C’était un pari impossible : marier l’un des plus grands classiques de la bande dessinée au multimedia. Damned ! Des créateurs particulièrement imaginatifs l’ont pourtant tenu.

La bande dessinée, jusqu’il y a peu, s’entendait mal avec le multimedia. Les premières “bandes dessinées interactives” n’étaient rien d’autre qu’une tromperie sur la marchandise. Les concepteurs se contentaient de scanner des albums existants, d’en retirer éventuellement les phylactères, et d’afficher les vignettes une à une à l’écran. La seule “interactivité” consistait à cliquer sur un bouton pour afficher la case suivante. Aucun intérêt.

En 1996, l’adaptation de la bande dessinée “Les Galaxiens” avait déjà tracé une autre voie en animant les dessins et en les intégrant à un scénario original, mêlant humour et activités ludiques. La même année, sortait la première véritable bande dessinée interactive, “Opération Teddy Bear”, conçue spécialement pour le multimedia. Pour passer d’une vignette à l’autre, le lecteur devait déplacer des objets, cliquer sur des personnages, accomplir certaines activités.

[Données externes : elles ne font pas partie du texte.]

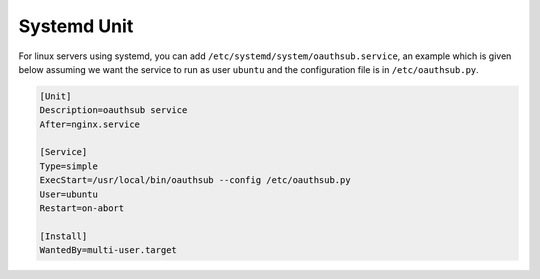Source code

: ------------
Systemd Unit
------------

For linux servers using systemd, you can add
``/etc/systemd/system/oauthsub.service``, an example which is given below
assuming we want the service to run as user ``ubuntu`` and the configuration
file is in ``/etc/oauthsub.py``.

.. dynamic: oauthsub.service-begin

.. code:: text

    [Unit]
    Description=oauthsub service
    After=nginx.service

    [Service]
    Type=simple
    ExecStart=/usr/local/bin/oauthsub --config /etc/oauthsub.py
    User=ubuntu
    Restart=on-abort

    [Install]
    WantedBy=multi-user.target

.. dynamic: oauthsub.service-end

C’est la même équipe qui a adapté “Le piège diabolique”, de Edgar-Pierre Jacobs, l’un des meilleurs albums de la série Blake et Mortimer. Le risque de crime de lèse-majesté était donc énorme : on ne touche pas impunément à une œuvre maîtresse telle que celle-là. Les amateurs (nombreux) de la série peuvent respirer : la réussite est totale. Dans le respect total de l’œuvre originale. Les auteurs l’enrichissent, ils apportent de nouvelles émotions, mêlant intimement classicisme et technologie.

Miloch contre Mortimer

Le synopsis de l’album entraîne le professeur Mortimer dans un voyage à travers différentes époques, du Jurassique au 51e siècle, grâce à une invention extraordinaire, le chronoscaphe. Son ennemi, le professeur Miloch, l’a trafiqué et le savant anglais, victime de ce piège diabolique, ne peut retrouver son époque.

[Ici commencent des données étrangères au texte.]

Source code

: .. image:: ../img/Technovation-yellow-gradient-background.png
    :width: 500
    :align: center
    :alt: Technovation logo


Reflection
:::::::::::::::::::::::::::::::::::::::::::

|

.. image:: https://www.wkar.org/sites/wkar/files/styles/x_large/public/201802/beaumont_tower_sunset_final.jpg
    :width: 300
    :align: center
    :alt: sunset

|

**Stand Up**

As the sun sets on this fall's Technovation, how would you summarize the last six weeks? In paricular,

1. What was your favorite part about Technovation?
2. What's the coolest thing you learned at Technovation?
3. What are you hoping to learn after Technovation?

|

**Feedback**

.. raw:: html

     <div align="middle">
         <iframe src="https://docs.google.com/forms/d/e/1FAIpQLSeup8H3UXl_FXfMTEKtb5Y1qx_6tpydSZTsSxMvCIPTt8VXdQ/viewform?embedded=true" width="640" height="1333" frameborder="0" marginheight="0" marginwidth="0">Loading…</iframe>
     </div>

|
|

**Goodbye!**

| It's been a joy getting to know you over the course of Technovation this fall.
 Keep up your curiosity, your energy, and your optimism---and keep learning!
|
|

L’interface du CD-ROM est élégante et astucieuse. Les pages s’affichent par demi-planches, mais en couleurs atténuées. Seule la première case est active. Les phylactères s’agrandissent lorsqu’on clique dessus. Mais la case suivante n’apparaît que si on effectue une action logique. Par exemple, cliquer sur un personnage qui doit s’exprimer, ou prendre un objet qui servira plus tard, ou utiliser l’un de ceux qu’on a collectés pour ouvrir un passage, allumer une lampe, etc. Outre le plaisir de redécouvrir un album admirable, on se passionne vite à rechercher les astuces du scénariste, qui a réussi à transformer une lecture passive en véritable jeu d’aventure.

La parole est aux experts

Une fois celle-ci terminée, un deuxième CD-ROM permet de l’explorer d’une nouvelle manière : avec le regard de différents spécialistes. En cliquant sur chacune des vignettes, on accède à des compléments d’informations, des fiches documentaires sur l’époque, des précisions de vocabulaire, des croquis de travail de Jacobs, mais aussi - et surtout - des séquences vidéo ou audio.

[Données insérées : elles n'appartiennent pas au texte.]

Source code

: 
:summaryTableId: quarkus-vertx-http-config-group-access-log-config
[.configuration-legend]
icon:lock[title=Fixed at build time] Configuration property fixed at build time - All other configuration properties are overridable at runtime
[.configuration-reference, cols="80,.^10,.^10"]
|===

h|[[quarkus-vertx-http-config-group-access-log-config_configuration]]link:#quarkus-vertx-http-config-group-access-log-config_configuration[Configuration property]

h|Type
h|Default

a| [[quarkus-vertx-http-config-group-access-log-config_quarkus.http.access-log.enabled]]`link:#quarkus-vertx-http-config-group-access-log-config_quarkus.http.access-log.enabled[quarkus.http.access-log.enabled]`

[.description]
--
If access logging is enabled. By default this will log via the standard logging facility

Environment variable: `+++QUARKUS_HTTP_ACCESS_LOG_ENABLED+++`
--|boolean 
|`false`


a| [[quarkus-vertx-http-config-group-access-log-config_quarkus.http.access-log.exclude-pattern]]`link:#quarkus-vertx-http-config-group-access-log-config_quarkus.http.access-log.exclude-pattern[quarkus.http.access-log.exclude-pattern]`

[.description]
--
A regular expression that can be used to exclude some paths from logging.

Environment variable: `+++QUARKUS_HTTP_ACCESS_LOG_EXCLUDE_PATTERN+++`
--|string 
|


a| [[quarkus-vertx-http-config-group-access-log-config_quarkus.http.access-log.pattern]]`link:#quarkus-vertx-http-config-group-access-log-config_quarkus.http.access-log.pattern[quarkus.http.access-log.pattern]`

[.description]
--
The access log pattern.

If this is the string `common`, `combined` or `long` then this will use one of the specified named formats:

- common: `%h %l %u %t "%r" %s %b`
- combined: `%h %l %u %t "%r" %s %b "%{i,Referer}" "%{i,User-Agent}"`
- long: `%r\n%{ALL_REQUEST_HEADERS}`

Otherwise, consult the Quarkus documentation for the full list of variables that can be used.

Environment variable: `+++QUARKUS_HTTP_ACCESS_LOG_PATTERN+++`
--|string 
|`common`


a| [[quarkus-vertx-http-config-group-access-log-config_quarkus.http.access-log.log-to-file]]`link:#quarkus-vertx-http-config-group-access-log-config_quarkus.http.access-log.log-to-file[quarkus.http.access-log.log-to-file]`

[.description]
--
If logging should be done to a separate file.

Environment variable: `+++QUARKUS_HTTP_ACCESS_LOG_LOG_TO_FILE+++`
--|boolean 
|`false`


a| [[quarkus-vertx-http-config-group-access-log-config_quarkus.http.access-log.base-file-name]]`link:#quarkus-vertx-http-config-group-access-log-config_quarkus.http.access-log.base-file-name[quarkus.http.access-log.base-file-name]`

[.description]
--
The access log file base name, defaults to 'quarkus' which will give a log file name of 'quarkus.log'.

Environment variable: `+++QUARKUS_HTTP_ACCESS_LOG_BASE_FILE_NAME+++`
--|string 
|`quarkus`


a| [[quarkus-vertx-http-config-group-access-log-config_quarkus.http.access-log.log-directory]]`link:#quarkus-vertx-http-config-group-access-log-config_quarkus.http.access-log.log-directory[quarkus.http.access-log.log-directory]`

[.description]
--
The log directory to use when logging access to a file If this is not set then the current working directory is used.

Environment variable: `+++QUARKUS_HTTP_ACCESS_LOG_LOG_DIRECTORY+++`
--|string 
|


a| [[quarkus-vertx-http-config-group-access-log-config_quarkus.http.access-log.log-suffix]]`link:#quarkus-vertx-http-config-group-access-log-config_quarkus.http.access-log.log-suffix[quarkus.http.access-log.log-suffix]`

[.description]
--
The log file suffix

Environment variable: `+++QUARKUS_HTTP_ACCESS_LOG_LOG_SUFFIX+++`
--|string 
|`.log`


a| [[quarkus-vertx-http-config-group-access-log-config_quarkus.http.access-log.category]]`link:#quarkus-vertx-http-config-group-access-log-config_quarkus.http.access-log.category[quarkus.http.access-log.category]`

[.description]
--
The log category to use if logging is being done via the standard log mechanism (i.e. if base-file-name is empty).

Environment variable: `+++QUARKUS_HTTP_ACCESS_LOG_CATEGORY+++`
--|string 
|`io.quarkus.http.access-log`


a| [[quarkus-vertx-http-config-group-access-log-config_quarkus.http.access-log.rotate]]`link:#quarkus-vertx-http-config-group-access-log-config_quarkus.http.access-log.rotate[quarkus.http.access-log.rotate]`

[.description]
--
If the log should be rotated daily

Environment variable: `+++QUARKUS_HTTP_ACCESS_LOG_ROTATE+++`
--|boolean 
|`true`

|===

Divers exégètes et savants apportent leurs commentaires : les auteurs de BD Benoît Peeters et François Schuiten, l’historien Jean Favier, le prix Nobel de physique Georges Charpak, mais aussi un paléontologue, un paléobotaniste, etc.

La qualité des intervenants est à la hauteur de celle de la réalisation, irréprochable. Effectuée avec la même rigueur que celle que s’imposa Edgar-Pierre Jacobs, il y aura bientôt quatre décennies. On y retrouve le message qu’il nous avait lancé à l’époque : “le bonheur ne se trouve ni dans la nostalgie du passé ni dans les technologies à venir, mais dans le moment présent. Arrêtons donc de nous plaindre et profitons de ce que nous apporte notre époque.”
N’est-ce pas toujours d’actualité ?

Article paru dans "Le Ligueur" en 1998.